Baaria Basit, London
Hijab is such an important part of my life now, that the thought of stepping outside my house without a headscarf and a decent coat is utterly unthinkable. In fact hijab is what makes me, me. Most girls my age want their eyelashes done, their nails done, their eyebrows done. They want clothes that show as much skin as possible. They want anything that says “look at me!”. However I could spend hours looking at abayahs and crinkle scarves and hijab tutorials. I believe in wearing hijab in a way that is modest and acceptable, but also in a way that makes me feel good. After all we wear hijab for ourselves, so what is the point in it if we are not happy about it and are not doing it out of our own will?
Although most girls start proper hijab once beginning high school, the Quran states no age as to when we should start. A girl should start wearing hijab once she is educated to the reason behind it. Putting a scarf on your head and not being able to explain why you are wearing it is pointless. Wearing hijab in the western society is difficult and challenging, as women are starting to wear less and less. My dad has always told me that girls are like pearls. The beauty of a pearl is protected and covered by a shell. This protects it and stops any harm from happening to it. In the same way the hijab/headscarf/niqab is a girls shell. It keeps her away from any evil.
Instead of forcing hijab onto girls, parents should educate them about the reason behind it. They should also pray their daughters develop the passion to observe it.
Although I am passionate about hijab now, this was not always the case, so I can understand why some girls struggle to observe it in this society. It is hard, and sometimes the way society views you matters, but when it comes to your faith, pressure from society shouldn’t bother you. But we’re human, and we can be intimidated by it. I was. I had planned to go to high school with a headscarf. It was a fresh start and conveniently no one from my primary school was going to my high school, so no one would question me.
I owned only one plain black scarf, which I wore loosely around my head when going out with my family, not really caring if it slipped. My dad always had to tell me my scarf was off my head, yet I was aware. I would dread my classmates seeing me, scared they would judge or ask in front of my parents why I was wearing a scarf. In fact this scared me the most. My parents finding out. I would think about this all the time, and realised it lined up. My parents would see me without my scarf and ask me about it. I would have to lie. Then the fact that Allah sees everything, even if your parents don’t, scared me even more. This was never my plan. What was I doing?
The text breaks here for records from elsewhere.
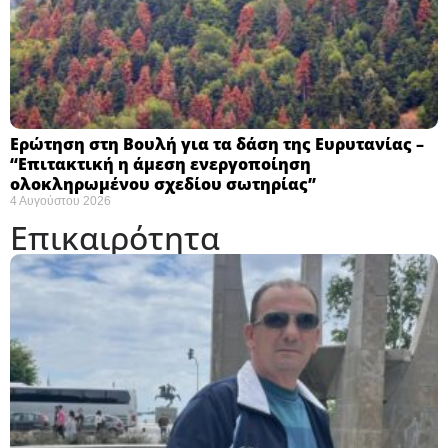
Ερώτηση στη Βουλή για τα δάση της Ευρυτανίας –
“Eπιτακτική η άμεση ενεργοποίηση
ολοκληρωμένου σχεδίου σωτηρίας”
4 Αυγούστου 2026
Επικαιρότητα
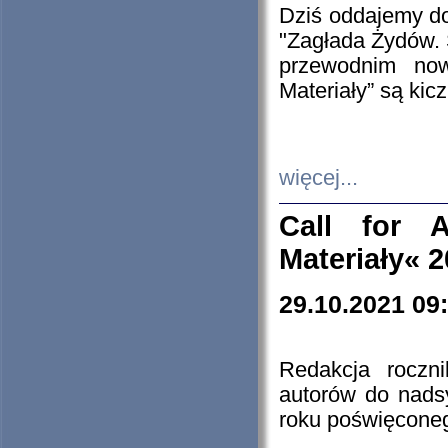
Dziś oddajemy 
"Zagłada Żydów. 
przewodnim now
Materiały” są kic
więcej...
Call for A
Materiały« 
29.10.2021 09
Redakcja roczn
autorów do nads
roku poświęcone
One boring Sunday afternoon I was watching some videos on YouTube. I came across a video of some hijabi vloggers. This intrigued me, and I watched many of their videos. I was in awe of their confidence and courage. They wore a hijab in front of the world, with such confidence, regardless of how people view them. This made me question myself. Why was I afraid to wear a hijab in front of a few students? They can hate on me. They can judge. They can jeer and mock. But at the end of the day, Allah is pleased with me, my parents are pleased with me and I no longer need to worry and will feel initially proud of myself. These people are not going to be important to me in 20 years from now. Yet Allah will be. So will my parents. So I made my decision. In Year Ten I am going to observe hijab.
So I got a new black crinkle scarf for Year Ten and chucked away the other one that had for so long lived at the bottom of my bag. Allah had given me a second chance at a fresh start, and I was for sure going to take it. My first day wearing a hijab to school was my best day of high school. So many people told me I looked beautiful, and how the hijab really suited me. I was surprised! All this worrying and stressing was for nothing. My prayers had been answered. Alhamdulillah from that day my faith in Allah has only gotten stronger and stronger.
Praying to Allah for the strength and confidence to wear hijab in our society is so important. May Allah give every girl, that struggles to observe hijab, courage. May Allah make us all strong Ahmadi Muslim girls that can be role models.